### DATA UNDER STUDY

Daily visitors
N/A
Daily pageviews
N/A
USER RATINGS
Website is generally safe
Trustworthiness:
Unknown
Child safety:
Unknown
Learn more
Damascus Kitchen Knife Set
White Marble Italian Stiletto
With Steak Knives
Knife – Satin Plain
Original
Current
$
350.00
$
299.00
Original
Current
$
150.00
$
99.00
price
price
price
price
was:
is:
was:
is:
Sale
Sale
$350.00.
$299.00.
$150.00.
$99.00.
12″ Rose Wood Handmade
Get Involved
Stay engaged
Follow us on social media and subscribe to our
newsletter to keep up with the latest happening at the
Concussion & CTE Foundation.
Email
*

---

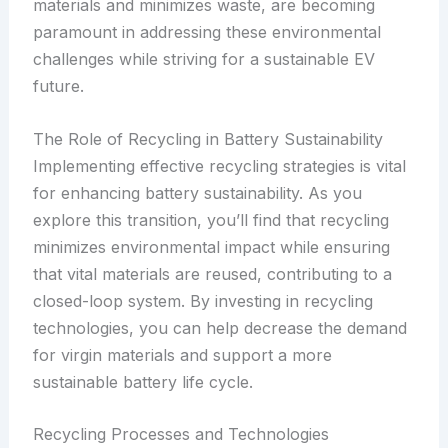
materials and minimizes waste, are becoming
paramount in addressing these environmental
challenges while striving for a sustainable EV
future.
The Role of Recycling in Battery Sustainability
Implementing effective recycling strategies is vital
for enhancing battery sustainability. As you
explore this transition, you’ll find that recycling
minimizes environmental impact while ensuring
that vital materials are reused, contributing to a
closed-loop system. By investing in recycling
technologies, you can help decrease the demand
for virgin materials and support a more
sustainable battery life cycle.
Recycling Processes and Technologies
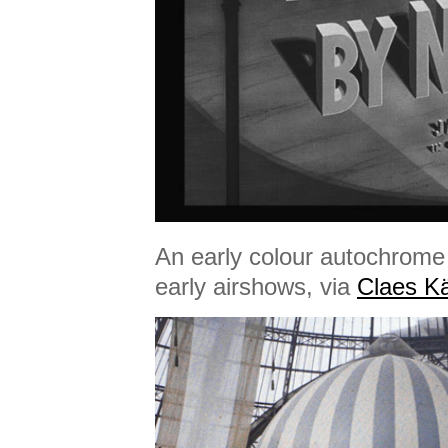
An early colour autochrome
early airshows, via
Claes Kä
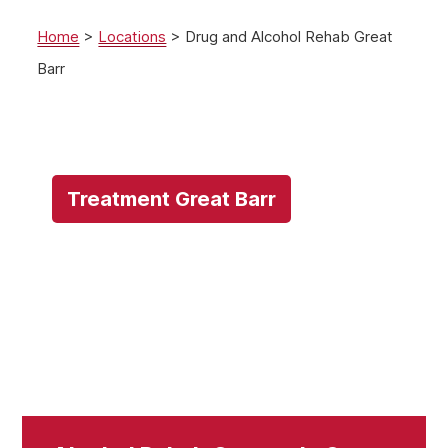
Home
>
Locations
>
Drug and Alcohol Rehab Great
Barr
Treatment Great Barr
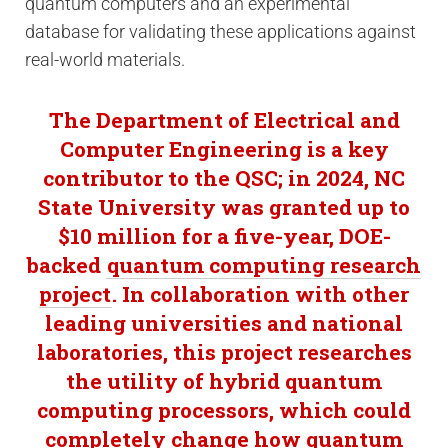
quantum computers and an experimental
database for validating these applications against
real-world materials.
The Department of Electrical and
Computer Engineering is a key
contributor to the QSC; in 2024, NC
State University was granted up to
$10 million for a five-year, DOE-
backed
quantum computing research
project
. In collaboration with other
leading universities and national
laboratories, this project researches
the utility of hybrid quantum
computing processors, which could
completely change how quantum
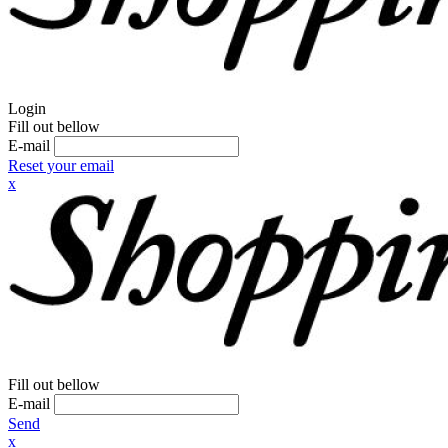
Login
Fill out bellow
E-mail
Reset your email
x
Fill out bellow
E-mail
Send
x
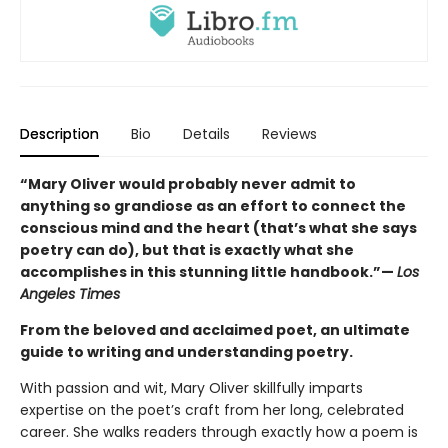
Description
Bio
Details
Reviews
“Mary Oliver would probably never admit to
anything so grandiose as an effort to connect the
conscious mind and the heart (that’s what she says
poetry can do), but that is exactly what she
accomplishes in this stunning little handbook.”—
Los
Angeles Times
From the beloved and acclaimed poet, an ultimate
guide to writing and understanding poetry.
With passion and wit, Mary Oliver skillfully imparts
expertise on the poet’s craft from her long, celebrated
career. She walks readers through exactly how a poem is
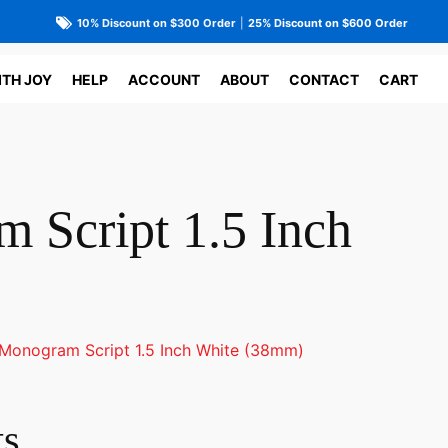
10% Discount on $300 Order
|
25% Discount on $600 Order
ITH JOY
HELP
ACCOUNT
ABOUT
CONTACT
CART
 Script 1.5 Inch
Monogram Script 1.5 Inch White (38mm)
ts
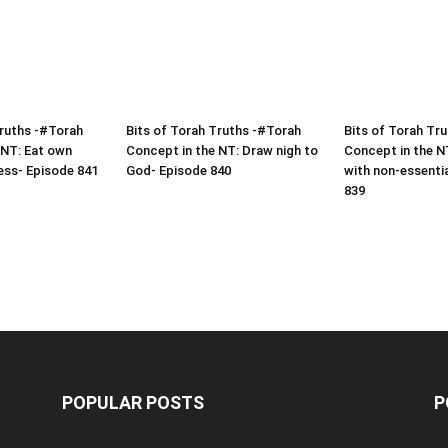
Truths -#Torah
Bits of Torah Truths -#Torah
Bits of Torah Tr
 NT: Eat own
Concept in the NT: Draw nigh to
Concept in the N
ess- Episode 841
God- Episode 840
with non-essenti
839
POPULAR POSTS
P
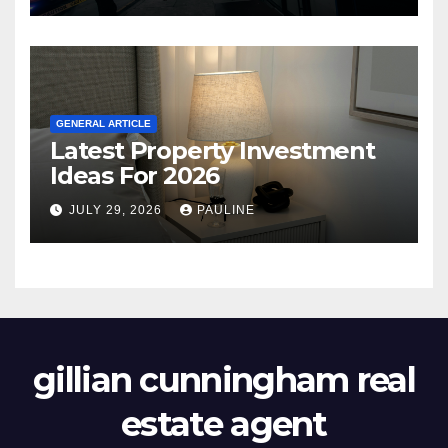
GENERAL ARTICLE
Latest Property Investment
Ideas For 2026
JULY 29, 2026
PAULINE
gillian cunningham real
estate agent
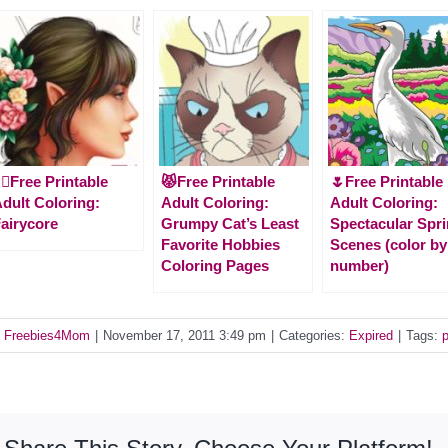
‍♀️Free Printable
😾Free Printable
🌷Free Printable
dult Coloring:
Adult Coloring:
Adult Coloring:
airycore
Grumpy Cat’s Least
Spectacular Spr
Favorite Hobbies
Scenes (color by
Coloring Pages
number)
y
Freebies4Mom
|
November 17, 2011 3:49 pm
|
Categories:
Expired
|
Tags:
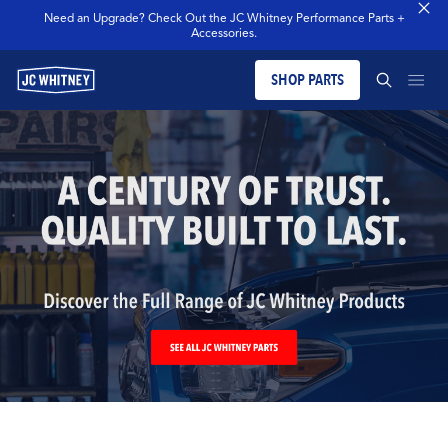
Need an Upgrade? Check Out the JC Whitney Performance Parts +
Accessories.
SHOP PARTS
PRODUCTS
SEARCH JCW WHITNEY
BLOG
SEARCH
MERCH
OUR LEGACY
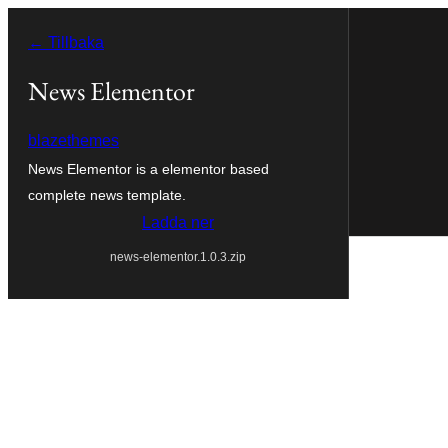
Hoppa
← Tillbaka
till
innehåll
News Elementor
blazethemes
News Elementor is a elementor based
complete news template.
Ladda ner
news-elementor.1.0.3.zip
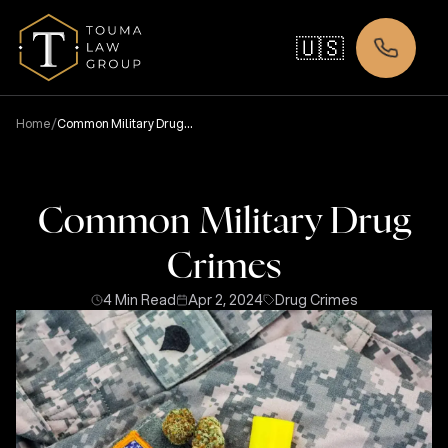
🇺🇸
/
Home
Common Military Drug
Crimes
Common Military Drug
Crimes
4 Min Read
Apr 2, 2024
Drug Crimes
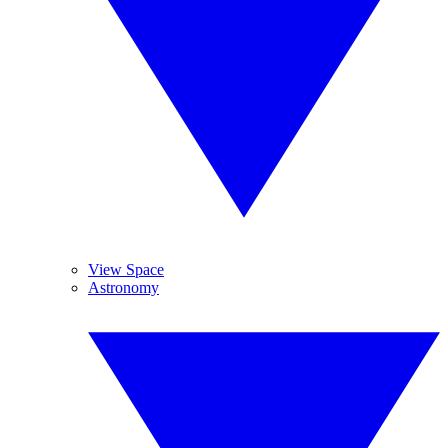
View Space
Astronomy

* * *

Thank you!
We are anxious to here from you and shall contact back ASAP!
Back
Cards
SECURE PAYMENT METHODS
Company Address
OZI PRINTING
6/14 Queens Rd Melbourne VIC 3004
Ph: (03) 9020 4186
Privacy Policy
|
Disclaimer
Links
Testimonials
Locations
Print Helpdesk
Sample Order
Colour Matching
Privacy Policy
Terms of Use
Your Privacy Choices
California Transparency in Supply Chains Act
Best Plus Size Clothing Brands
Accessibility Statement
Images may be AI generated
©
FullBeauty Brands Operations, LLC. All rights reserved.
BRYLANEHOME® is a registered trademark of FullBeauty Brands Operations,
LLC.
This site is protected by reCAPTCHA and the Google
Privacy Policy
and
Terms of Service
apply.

### WHAT YOU HAVE TO DO
Recast everything in the data from the line containing "Daily visitors" down to the line containing "Follow us on" as a Markdown table with two columns: Row, holding a running row number, and Line, holding that line. Leave out blank lines.

### SOLUTION FOR THIS PROBLEM
| Row | Line |
|---|---|
| 1 | Daily visitors |
| 2 | N/A |
| 3 | Daily pageviews |
| 4 | N/A |
| 5 | USER RATINGS |
| 6 | Website is generally safe |
| 7 | Trustworthiness: |
| 8 | Unknown |
| 9 | Child safety: |
| 10 | Unknown |
| 11 | Learn more |
| 12 | Damascus Kitchen Knife Set |
| 13 | White Marble Italian Stiletto |
| 14 | With Steak Knives |
| 15 | Knife – Satin Plain |
| 16 | Original |
| 17 | Current |
| 18 | $ |
| 19 | 350.00 |
| 20 | $ |
| 21 | 299.00 |
| 22 | Original |
| 23 | Current |
| 24 | $ |
| 25 | 150.00 |
| 26 | $ |
| 27 | 99.00 |
| 28 | price |
| 29 | price |
| 30 | price |
| 31 | price |
| 32 | was: |
| 33 | is: |
| 34 | was: |
| 35 | is: |
| 36 | Sale |
| 37 | Sale |
| 38 | $350.00. |
| 39 | $299.00. |
| 40 | $150.00. |
| 41 | $99.00. |
| 42 | 12″ Rose Wood Handmade |
| 43 | Get Involved |
| 44 | Stay engaged |
| 45 | Follow us on social media and subscribe to our |